Task requirements:
Take the lines below beginning at the line that has "え、すごくない？ て本当に今さらなんだけど思ったりす" and stopping after the line that has "る宝物のような風景がある――ジェーン・スー", and print them exactly as they are, with no other lines.

Dataset content START

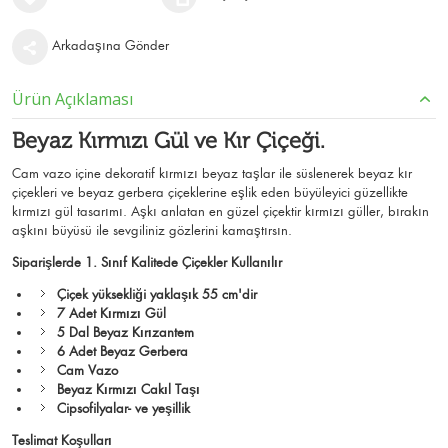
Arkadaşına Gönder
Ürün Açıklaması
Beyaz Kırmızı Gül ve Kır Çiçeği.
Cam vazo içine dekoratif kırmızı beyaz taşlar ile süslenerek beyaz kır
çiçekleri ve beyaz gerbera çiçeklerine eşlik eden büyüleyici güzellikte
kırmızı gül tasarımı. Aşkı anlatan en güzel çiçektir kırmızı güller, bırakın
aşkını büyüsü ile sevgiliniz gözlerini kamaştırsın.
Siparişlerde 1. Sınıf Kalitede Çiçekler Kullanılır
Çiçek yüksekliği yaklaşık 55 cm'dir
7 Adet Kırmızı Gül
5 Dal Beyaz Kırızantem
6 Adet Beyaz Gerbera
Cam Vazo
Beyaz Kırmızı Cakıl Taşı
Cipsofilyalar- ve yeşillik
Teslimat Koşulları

Dataset content END
Dataset content START

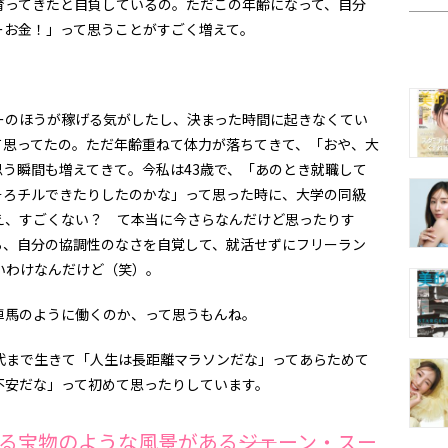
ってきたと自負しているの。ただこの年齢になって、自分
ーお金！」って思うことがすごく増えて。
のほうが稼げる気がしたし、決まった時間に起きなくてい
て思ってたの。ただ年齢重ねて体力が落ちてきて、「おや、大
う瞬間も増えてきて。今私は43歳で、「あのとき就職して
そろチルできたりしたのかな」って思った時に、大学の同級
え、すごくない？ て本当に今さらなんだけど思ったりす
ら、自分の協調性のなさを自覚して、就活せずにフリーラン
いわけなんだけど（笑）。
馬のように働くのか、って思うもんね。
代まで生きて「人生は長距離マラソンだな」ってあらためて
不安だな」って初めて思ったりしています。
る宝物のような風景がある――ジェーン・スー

Dataset content END

Exercise response:
え、すごくない？ て本当に今さらなんだけど思ったりす
ら、自分の協調性のなさを自覚して、就活せずにフリーラン
いわけなんだけど（笑）。
馬のように働くのか、って思うもんね。
代まで生きて「人生は長距離マラソンだな」ってあらためて
不安だな」って初めて思ったりしています。
る宝物のような風景がある――ジェーン・スー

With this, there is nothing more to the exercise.